Another example is the antidepressant drugs escitalopram and citalopram. Citalopram is a racemate ; escitalopram is a pure enantiomer. The dosages for escitalopram are typically 1/2 of those for citalopram.
Enantioselective preparations
There are two main strategies for the preparation of enantiopure compounds. The first is known as chiral resolution. This method involves preparing the compound in racemic form, and separating it into its isomers.
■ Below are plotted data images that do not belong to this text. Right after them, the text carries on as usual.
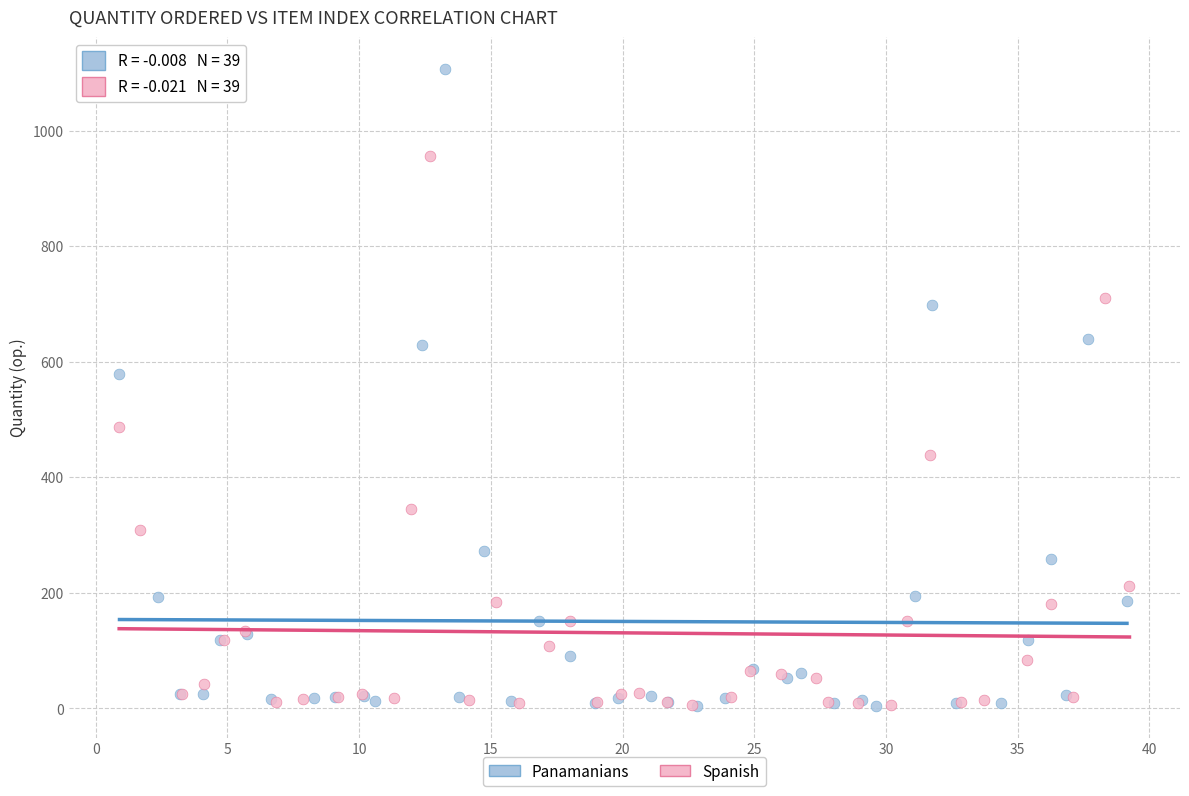

Which series reaches the maximum Y coordinate?

Panamanians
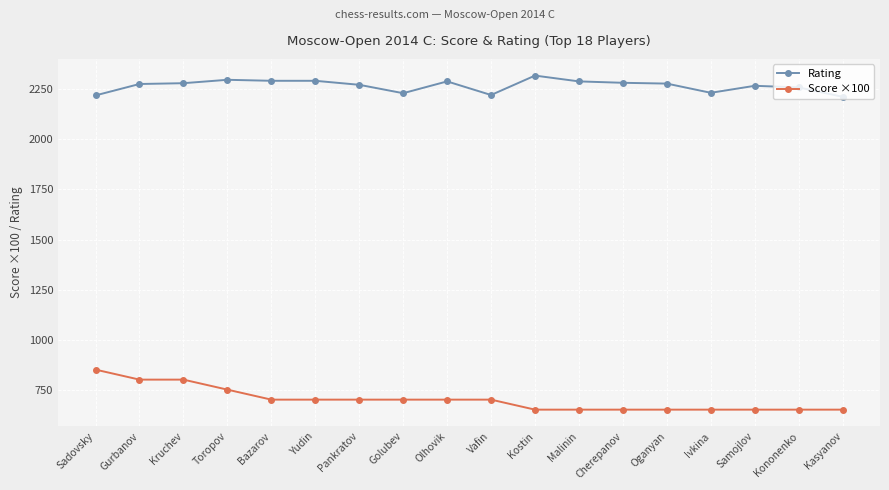

True or false: Rating and Score ×100 cross at least once.

False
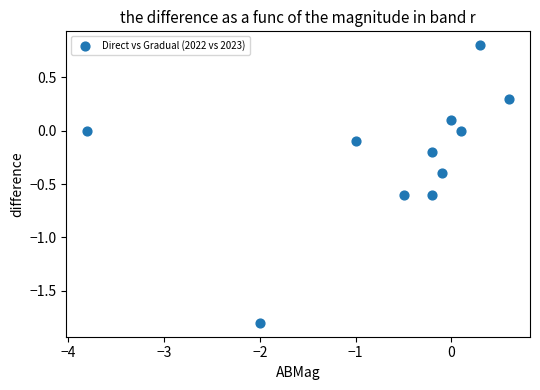

What is the range of Y values (max minus min)?

2.6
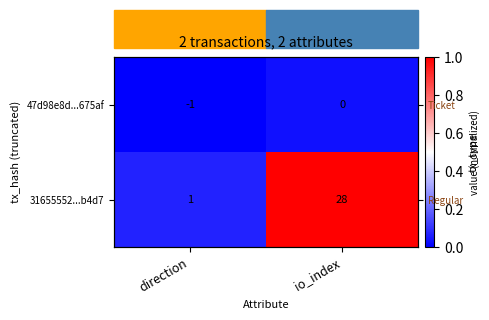

Where is 31655552...b4d7 nearest to the value 0?

direction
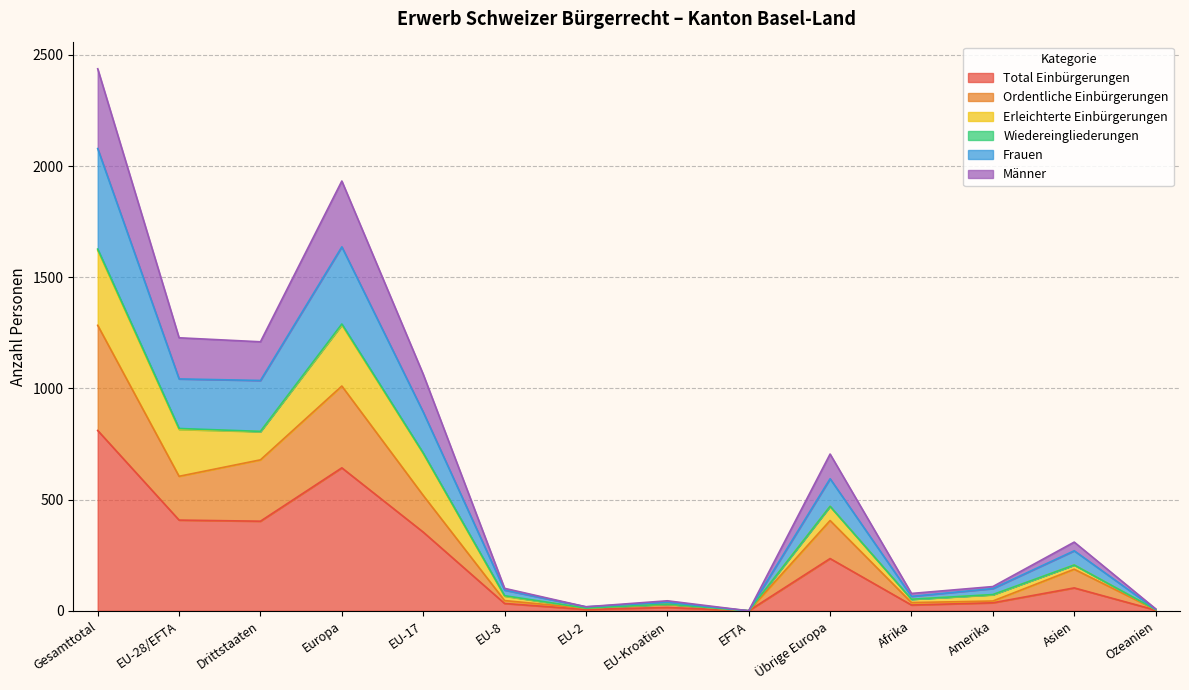

Is it true that Ordentliche Einbürgerungen equals 842 at EU-28/EFTA?

False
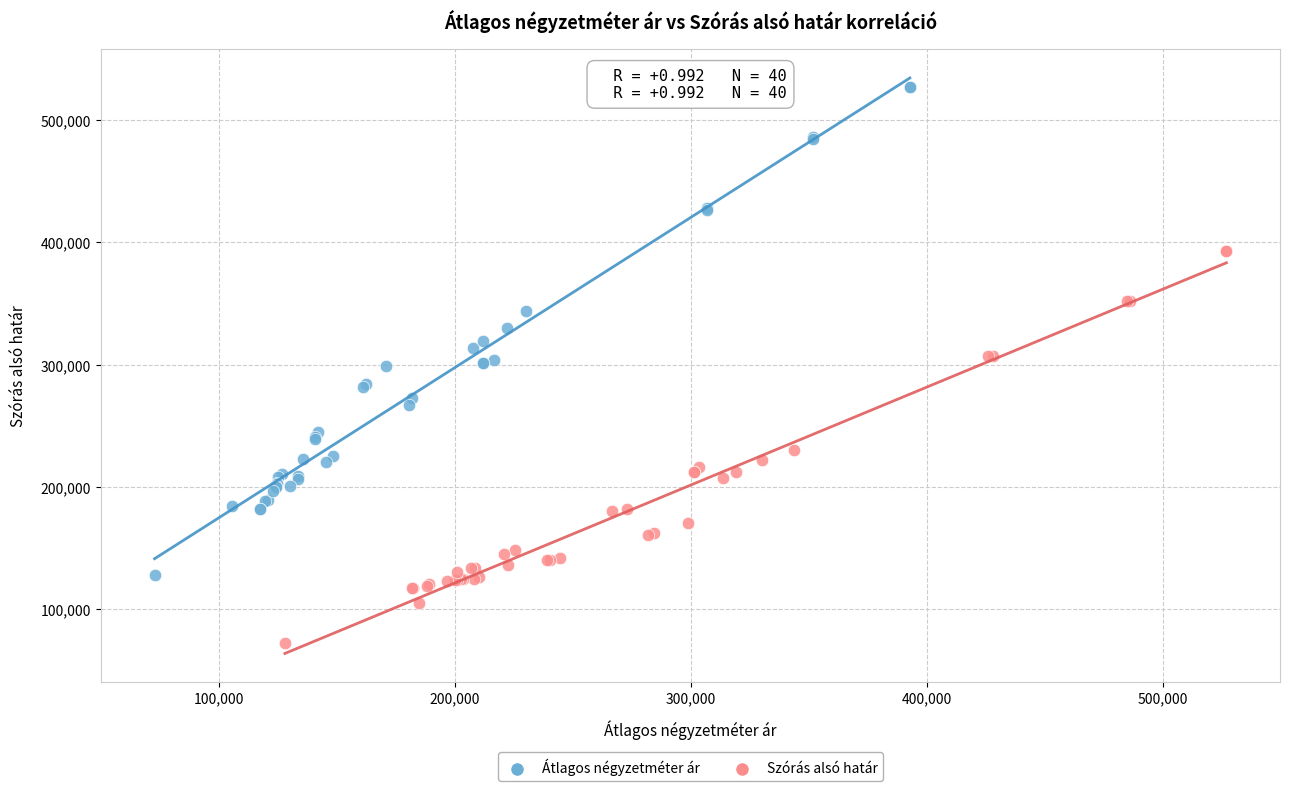

Which series contains the highest Y value?

Átlagos négyzetméter ár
In his pioneering work, Louis Pasteur was able to isolate the isomers of tartaric acid because they crystallize from solution as crystals each with a different symmetry. A less common method is by enantiomer self-disproportionation.The second strategy is asymmetric synthesis: the use of various techniques to prepare the desired compound in high enantiomeric excess. Techniques encompassed include the use of chiral starting materials, the use of chiral auxiliaries and chiral catalysts, and the application of asymmetric induction. The use of enzymes may also produce the desired compound.
Enantioconvergent synthesis is the synthesis of one enantiomer from a racemic precursor molecule utilizing both enantiomers. Thus, the two enantiomers of the reactant produce a single enantiomer of product.